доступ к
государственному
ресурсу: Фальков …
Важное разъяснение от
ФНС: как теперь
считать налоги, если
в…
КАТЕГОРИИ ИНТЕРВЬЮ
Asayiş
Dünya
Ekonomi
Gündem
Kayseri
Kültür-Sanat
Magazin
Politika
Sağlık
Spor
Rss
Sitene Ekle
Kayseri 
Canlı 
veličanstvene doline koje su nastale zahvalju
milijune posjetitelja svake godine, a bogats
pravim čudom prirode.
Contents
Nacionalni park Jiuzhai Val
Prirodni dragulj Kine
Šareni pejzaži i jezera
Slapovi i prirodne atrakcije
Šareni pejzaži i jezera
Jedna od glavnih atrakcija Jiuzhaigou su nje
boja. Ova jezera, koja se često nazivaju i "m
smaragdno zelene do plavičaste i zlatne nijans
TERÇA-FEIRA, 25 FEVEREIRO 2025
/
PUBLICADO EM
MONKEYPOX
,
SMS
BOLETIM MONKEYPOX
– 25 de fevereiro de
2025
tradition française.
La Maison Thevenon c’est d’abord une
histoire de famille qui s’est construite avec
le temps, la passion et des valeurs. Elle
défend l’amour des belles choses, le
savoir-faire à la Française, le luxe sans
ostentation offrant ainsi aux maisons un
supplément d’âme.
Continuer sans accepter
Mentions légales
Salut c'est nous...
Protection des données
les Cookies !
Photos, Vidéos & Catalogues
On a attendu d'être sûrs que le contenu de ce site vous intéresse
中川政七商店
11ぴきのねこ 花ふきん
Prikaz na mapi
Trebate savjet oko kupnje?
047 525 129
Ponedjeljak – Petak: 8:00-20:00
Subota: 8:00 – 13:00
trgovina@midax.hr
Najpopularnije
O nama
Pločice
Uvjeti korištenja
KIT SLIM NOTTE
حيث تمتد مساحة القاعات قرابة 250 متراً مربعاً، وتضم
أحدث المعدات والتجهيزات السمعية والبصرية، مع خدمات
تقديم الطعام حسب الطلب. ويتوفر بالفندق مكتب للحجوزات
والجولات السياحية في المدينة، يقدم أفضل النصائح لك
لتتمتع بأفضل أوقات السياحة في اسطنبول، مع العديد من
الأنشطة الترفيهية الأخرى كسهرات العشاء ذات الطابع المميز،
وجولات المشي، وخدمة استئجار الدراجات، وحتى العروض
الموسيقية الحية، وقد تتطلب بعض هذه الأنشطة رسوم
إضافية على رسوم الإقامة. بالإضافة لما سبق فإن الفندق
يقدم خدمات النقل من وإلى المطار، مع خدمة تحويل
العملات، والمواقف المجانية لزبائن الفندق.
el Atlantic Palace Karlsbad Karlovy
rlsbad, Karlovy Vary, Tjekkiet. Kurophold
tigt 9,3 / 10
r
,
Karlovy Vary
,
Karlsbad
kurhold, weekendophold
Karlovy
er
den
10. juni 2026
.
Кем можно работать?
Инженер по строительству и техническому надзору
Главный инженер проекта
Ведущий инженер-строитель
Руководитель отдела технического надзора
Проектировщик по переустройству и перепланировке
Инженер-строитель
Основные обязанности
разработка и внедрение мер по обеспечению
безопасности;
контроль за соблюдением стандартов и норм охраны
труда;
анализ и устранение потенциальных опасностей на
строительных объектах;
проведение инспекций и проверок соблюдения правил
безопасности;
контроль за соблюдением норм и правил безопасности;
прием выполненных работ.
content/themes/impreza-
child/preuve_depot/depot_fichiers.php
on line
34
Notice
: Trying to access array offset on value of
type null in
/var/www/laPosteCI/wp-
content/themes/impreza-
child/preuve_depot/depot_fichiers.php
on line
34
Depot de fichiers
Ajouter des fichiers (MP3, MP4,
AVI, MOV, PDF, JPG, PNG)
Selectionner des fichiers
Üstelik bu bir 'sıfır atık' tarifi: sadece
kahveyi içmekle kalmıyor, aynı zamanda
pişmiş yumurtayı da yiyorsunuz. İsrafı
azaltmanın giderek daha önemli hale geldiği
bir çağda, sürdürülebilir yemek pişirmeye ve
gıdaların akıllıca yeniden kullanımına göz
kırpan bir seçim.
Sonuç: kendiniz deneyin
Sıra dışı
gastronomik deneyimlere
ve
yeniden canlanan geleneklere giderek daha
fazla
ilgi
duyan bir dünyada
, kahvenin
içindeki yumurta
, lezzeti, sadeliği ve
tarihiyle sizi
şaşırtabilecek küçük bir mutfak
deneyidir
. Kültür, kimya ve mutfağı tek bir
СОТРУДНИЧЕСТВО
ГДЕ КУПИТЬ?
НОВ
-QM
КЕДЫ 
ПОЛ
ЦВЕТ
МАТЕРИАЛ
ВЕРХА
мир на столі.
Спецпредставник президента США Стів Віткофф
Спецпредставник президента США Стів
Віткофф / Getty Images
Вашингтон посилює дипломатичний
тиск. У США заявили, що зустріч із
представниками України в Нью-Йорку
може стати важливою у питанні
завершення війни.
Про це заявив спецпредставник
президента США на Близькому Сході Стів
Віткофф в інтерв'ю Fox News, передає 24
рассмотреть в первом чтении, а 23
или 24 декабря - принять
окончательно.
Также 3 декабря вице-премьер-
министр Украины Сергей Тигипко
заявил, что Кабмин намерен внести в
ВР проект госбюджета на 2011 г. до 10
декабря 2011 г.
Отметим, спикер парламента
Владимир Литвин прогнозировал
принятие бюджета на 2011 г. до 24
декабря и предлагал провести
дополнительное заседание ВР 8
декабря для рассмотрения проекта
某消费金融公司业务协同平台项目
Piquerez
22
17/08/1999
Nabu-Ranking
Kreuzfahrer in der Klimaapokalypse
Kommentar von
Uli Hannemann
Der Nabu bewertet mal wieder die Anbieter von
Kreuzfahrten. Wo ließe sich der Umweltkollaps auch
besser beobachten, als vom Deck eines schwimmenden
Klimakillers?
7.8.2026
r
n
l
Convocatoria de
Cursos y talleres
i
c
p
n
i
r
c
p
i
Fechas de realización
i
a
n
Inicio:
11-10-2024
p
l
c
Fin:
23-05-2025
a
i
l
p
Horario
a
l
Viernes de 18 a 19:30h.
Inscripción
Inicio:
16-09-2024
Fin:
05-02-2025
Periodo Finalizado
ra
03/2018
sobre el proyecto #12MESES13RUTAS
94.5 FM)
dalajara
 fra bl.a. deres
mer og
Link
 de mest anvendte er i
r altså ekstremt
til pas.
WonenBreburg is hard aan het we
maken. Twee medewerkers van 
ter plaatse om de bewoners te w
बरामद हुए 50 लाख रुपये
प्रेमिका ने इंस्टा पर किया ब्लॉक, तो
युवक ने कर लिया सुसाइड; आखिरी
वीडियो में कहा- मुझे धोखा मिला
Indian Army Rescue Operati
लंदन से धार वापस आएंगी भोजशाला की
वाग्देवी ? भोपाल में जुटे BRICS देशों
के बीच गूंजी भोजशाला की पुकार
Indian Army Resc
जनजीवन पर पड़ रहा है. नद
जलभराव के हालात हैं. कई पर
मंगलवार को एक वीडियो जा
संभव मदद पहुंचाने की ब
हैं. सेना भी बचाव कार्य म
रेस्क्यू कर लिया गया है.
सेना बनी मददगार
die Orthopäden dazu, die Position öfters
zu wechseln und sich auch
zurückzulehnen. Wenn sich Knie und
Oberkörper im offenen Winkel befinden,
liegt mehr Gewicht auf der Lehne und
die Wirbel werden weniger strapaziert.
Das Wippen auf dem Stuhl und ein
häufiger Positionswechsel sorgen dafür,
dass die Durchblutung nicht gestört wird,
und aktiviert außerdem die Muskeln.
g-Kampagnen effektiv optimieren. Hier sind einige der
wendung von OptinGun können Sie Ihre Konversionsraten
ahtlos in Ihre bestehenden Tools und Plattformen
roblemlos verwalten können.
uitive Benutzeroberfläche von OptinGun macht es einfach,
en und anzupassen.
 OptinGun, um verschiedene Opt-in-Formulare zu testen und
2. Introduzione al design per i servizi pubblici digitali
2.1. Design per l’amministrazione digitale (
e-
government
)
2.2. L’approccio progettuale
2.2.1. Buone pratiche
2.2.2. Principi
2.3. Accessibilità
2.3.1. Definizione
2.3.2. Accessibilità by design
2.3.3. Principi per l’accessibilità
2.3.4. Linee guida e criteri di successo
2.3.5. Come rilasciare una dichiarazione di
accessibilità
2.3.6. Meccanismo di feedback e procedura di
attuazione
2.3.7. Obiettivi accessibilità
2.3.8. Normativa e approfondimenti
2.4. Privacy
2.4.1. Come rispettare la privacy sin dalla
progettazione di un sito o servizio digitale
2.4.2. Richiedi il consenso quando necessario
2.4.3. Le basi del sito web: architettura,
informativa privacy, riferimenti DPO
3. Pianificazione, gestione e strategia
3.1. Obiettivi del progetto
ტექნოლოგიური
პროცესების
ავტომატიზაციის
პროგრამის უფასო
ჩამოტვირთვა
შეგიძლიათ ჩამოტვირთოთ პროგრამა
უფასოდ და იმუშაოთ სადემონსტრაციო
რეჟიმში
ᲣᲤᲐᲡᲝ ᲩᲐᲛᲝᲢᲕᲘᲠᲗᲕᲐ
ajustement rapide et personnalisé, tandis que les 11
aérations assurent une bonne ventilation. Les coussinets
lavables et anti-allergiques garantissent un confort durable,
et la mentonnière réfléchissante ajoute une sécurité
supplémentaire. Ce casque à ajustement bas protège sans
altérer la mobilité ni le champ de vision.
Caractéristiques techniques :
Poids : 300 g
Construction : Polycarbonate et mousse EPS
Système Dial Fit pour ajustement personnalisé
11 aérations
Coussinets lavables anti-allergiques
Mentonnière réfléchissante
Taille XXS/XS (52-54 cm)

- _TASK DESCRIPTION_: Find every line in the rows above that contains the word "Indian", and copy each of those lines.

- _ANSWER_:
Indian Army Rescue Operati
Indian Army Resc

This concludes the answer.